Activity
From the records below, count the lines holding the string "Figure". Only the number is wanted.

Recorded information
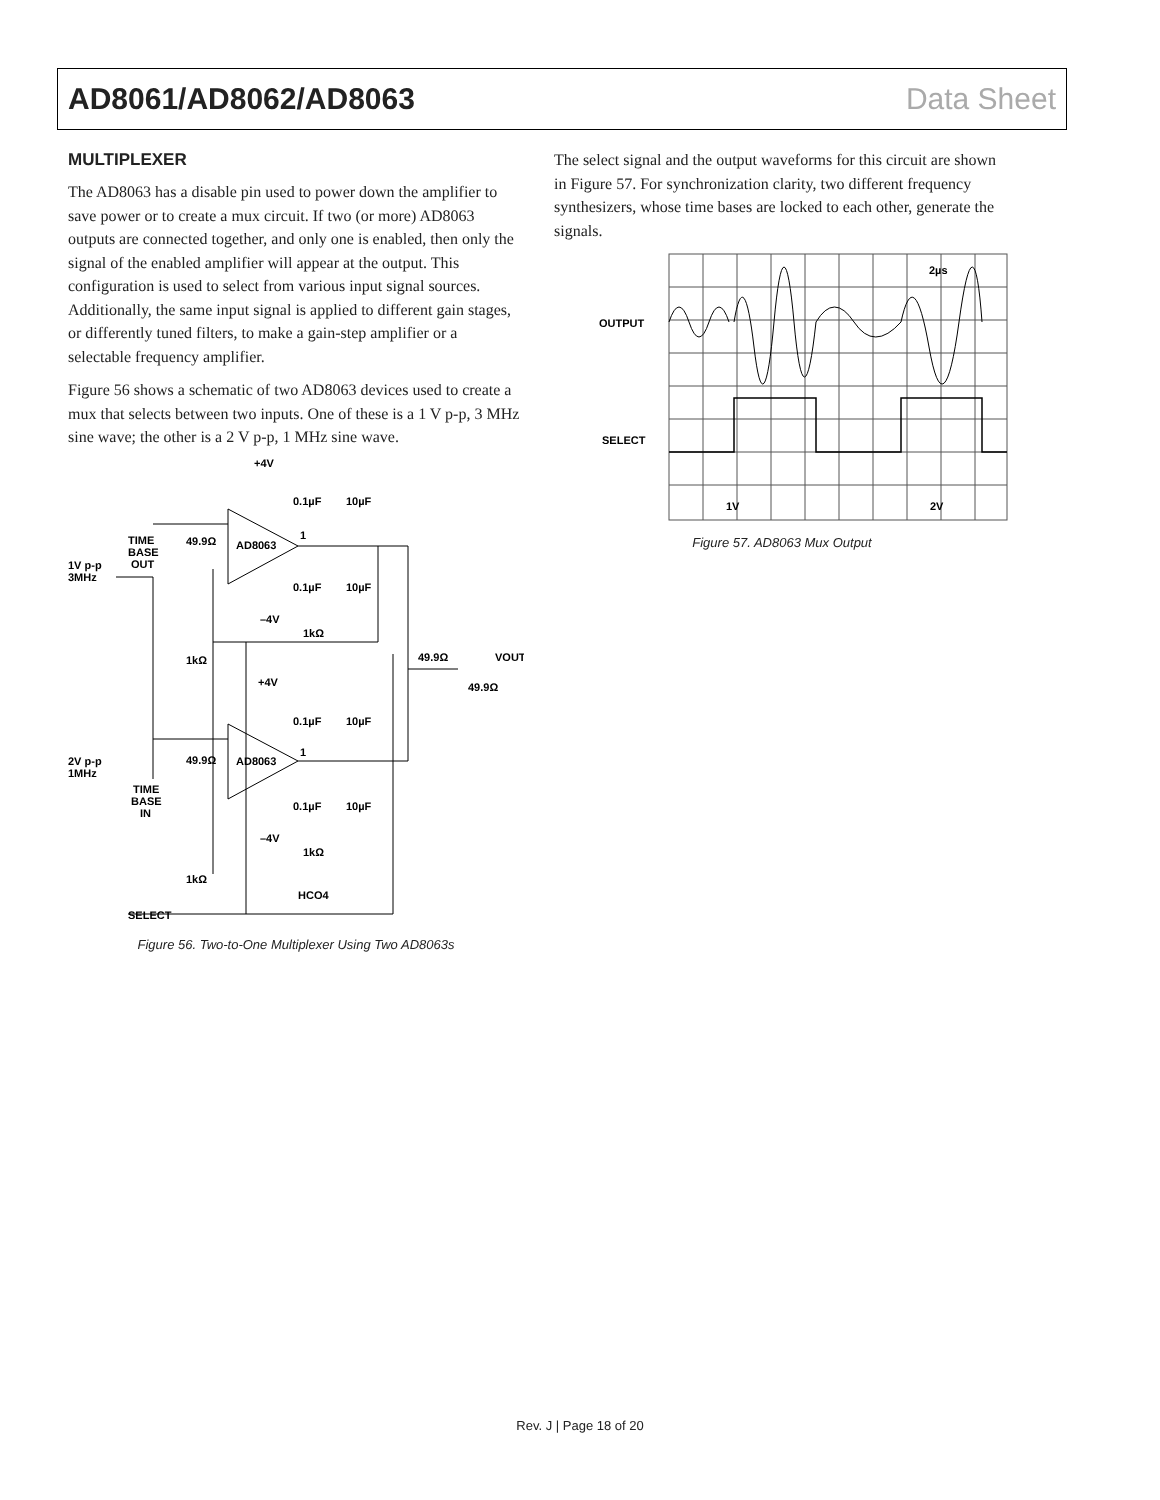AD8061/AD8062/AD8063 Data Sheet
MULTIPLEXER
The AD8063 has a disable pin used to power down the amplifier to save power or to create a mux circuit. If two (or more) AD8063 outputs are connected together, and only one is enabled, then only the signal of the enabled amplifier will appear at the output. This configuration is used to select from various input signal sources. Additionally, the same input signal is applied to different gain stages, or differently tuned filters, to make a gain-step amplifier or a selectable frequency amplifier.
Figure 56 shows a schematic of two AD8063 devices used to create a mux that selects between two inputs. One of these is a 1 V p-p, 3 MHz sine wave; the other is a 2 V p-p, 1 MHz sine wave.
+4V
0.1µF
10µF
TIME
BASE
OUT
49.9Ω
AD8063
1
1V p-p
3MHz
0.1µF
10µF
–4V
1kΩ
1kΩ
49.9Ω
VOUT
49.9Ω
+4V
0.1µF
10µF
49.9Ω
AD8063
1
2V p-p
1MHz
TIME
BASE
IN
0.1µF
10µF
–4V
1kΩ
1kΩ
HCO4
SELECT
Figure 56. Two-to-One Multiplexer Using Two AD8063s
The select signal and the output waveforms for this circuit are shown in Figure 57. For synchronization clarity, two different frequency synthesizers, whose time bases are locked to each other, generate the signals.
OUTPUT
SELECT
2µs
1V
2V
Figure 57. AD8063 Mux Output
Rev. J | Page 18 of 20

Solved exercise
4